A metà pomeriggio i visitatori non sono molti. Ma alle diciotto il Bozar chiude e qui devono essere abituati a vedersele con calma, le mostre, a giudicare da due signore non più giovincelle, munite anche di sgabellino. Si mettono a sedere, infatti, via via, di fronte alle opere, e trascorrono lunghi minuti così estatiche che sembrano pregare. Io torno dalla mia Madonna abbracciata al suo Bambino e penso alla Madonna del Parto, che ho visto anni fa e che mi colpì tanto e profondamente. Evidentemente è la maternità, là, attesa e qui invece sancita da un umano abbraccio, che mi suscita le emozioni più forti. Non so quanto questi belgi, che mi sembrano un po’ algidi, possano emozionarsi di fronte al gotico senese. Ma la mostra, per tanti deve essere una bella scoperta.
Esco e ripenso. Sarà per il contrasto con le vie di Bruxelles, splendidamente illuminate per il Natale, ma le sale di Ars Narrandi erano davvero oscure, come certe chiese che ci entri la sera e ti incutono paura. Mi spiegano che è per tutelare tinte e cromatismi. Ed ecco che come per una rigenerazione luminescente, la Grand Place mi accoglie con il suo spettacolo lumiere: ogni batter d’ora, quindici minuti di luci cangianti che colorano i palazzi, bella musica di sottofondo e folla plaudente. E penso che anche Piazza del Campo, in certe sere umide d’inverno, è un po’ buia e perfino troppo silenziosa. Ma di fronte a uno spettacolo di luci e musica nella grande conchiglia, chissà quante polemiche: dai rigorosi “nulla toccanti”, ai contras per picca, passando per gli esegeti della musica che non la concepiscono, se non nella scatola incipriata della Micat in Vertice. Povera Siena, piena più di veti che di santi, in questi tempi grami!
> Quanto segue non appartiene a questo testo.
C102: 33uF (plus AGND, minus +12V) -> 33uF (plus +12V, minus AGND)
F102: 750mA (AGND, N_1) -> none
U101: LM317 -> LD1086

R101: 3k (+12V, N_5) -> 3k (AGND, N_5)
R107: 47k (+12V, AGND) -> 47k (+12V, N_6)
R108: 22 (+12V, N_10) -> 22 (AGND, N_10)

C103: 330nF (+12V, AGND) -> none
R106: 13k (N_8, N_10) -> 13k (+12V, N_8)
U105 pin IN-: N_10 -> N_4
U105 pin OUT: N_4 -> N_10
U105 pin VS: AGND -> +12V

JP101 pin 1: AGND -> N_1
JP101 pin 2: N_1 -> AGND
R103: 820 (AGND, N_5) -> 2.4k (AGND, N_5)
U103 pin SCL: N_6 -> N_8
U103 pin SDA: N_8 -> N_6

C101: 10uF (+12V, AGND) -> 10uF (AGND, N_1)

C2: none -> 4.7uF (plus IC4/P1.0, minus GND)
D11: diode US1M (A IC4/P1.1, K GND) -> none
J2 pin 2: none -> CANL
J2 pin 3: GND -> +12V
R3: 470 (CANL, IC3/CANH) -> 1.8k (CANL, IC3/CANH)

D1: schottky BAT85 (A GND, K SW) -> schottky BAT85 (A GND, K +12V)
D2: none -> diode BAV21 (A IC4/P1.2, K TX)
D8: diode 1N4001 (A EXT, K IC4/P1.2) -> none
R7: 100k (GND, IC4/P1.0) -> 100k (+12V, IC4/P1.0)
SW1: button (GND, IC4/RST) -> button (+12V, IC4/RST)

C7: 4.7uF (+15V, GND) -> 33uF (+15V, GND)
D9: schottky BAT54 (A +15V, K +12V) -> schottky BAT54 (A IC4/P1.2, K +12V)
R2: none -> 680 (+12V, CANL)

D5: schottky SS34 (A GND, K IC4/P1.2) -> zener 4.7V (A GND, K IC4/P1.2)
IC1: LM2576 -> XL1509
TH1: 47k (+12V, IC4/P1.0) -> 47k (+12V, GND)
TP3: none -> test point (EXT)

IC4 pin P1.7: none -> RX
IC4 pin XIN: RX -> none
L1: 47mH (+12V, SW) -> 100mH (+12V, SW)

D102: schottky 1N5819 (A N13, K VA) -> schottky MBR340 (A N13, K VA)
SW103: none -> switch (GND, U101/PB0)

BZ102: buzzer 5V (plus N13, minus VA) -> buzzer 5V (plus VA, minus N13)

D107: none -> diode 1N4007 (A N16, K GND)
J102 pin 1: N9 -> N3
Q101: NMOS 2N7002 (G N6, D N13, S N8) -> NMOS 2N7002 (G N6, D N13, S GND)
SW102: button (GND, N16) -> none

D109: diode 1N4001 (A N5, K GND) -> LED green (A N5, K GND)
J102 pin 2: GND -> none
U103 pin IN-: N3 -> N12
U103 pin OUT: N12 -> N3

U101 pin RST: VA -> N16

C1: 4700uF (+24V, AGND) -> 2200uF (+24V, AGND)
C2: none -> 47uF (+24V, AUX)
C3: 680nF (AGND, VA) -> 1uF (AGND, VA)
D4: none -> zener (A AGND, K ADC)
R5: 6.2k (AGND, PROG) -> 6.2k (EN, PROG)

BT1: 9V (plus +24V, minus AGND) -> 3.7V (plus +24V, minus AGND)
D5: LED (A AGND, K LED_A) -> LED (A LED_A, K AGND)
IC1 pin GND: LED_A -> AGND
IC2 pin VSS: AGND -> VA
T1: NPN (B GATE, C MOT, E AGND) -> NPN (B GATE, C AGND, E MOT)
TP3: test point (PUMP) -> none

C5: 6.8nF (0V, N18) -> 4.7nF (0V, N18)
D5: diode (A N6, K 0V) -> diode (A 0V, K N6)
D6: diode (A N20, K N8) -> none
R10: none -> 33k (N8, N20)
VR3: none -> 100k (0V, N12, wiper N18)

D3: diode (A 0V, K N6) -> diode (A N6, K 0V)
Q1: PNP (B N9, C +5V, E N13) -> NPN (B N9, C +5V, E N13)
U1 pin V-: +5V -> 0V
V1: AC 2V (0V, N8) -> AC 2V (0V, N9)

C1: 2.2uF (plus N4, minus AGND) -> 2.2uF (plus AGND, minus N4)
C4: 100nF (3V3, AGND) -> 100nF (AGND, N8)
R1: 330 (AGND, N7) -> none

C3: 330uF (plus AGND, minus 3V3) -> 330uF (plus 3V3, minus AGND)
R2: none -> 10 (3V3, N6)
Mi ripiglio dalle turbative senesi, grazie alla passeggiata per Bruxelles, splendida e giovane, piena di mercatini e di cibo di strada. Dal loro camioncino ben allestito, due simpatici vecchietti offrono sei ostriche a otto euro – da 40 anni dice il giornale appeso in bella mostra – e allora vale la pena di provarci. Senza danni. Finisco la serata in un ristorante in cui espongono il pandoro Sapori. Siccome c’è scritto Siena – lo so che ormai Sapori è senese meno di quanto lo sia il Monte, ma c’è scritto Siena! – allora mi alzo e faccio la foto. I camerieri ammiccano e li sento sussurrare: «Italiano»… Mi volto e dico a voce alta: «Di Siena!». E indicando il pandoro, con questo singulto di orgoglio patrio, mi tuffo sul foie gras.